» **WORK TO COMPLETE**: Copy every line below character for character, changing nothing.

» **INPUT RECORDS**:
■ ■ ■ ■ ■ ■ ■
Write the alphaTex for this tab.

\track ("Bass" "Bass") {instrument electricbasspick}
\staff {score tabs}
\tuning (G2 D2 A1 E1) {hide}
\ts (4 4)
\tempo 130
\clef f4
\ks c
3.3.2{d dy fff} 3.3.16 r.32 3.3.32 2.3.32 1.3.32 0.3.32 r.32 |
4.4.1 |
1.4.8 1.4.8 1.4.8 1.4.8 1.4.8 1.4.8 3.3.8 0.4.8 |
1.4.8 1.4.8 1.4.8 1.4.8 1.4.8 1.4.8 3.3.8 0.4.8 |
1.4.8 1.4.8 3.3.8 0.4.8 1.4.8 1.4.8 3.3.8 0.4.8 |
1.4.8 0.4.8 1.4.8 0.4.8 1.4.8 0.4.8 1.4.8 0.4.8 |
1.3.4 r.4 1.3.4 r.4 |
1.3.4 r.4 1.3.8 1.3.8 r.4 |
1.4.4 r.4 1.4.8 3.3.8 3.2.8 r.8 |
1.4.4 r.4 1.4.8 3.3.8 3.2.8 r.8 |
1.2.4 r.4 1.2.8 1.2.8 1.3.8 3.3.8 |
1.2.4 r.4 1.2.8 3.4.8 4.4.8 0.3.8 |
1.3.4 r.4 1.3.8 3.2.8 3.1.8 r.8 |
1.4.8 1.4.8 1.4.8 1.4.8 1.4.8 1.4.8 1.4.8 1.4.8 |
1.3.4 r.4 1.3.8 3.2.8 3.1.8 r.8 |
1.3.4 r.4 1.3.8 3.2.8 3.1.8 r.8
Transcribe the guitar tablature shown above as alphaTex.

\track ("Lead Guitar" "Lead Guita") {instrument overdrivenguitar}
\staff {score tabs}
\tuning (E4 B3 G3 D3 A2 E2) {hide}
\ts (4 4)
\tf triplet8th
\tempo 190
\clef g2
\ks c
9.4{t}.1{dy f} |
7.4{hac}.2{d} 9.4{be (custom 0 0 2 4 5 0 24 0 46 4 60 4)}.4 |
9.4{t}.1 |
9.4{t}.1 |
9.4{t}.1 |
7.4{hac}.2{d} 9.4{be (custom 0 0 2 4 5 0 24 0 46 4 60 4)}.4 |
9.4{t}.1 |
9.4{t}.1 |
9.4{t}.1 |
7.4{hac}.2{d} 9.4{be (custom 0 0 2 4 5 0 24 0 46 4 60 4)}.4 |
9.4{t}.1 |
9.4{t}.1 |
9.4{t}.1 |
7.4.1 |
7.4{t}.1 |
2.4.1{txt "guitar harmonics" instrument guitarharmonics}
■ ■ ■ ■ ■ ■ ■
» **SOLUTION TO THIS PROBLEM**:
Write the alphaTex for this tab.

\track ("Bass" "Bass") {instrument electricbasspick}
\staff {score tabs}
\tuning (G2 D2 A1 E1) {hide}
\ts (4 4)
\tempo 130
\clef f4
\ks c
3.3.2{d dy fff} 3.3.16 r.32 3.3.32 2.3.32 1.3.32 0.3.32 r.32 |
4.4.1 |
1.4.8 1.4.8 1.4.8 1.4.8 1.4.8 1.4.8 3.3.8 0.4.8 |
1.4.8 1.4.8 1.4.8 1.4.8 1.4.8 1.4.8 3.3.8 0.4.8 |
1.4.8 1.4.8 3.3.8 0.4.8 1.4.8 1.4.8 3.3.8 0.4.8 |
1.4.8 0.4.8 1.4.8 0.4.8 1.4.8 0.4.8 1.4.8 0.4.8 |
1.3.4 r.4 1.3.4 r.4 |
1.3.4 r.4 1.3.8 1.3.8 r.4 |
1.4.4 r.4 1.4.8 3.3.8 3.2.8 r.8 |
1.4.4 r.4 1.4.8 3.3.8 3.2.8 r.8 |
1.2.4 r.4 1.2.8 1.2.8 1.3.8 3.3.8 |
1.2.4 r.4 1.2.8 3.4.8 4.4.8 0.3.8 |
1.3.4 r.4 1.3.8 3.2.8 3.1.8 r.8 |
1.4.8 1.4.8 1.4.8 1.4.8 1.4.8 1.4.8 1.4.8 1.4.8 |
1.3.4 r.4 1.3.8 3.2.8 3.1.8 r.8 |
1.3.4 r.4 1.3.8 3.2.8 3.1.8 r.8
Transcribe the guitar tablature shown above as alphaTex.

\track ("Lead Guitar" "Lead Guita") {instrument overdrivenguitar}
\staff {score tabs}
\tuning (E4 B3 G3 D3 A2 E2) {hide}
\ts (4 4)
\tf triplet8th
\tempo 190
\clef g2
\ks c
9.4{t}.1{dy f} |
7.4{hac}.2{d} 9.4{be (custom 0 0 2 4 5 0 24 0 46 4 60 4)}.4 |
9.4{t}.1 |
9.4{t}.1 |
9.4{t}.1 |
7.4{hac}.2{d} 9.4{be (custom 0 0 2 4 5 0 24 0 46 4 60 4)}.4 |
9.4{t}.1 |
9.4{t}.1 |
9.4{t}.1 |
7.4{hac}.2{d} 9.4{be (custom 0 0 2 4 5 0 24 0 46 4 60 4)}.4 |
9.4{t}.1 |
9.4{t}.1 |
9.4{t}.1 |
7.4.1 |
7.4{t}.1 |
2.4.1{txt "guitar harmonics" instrument guitarharmonics}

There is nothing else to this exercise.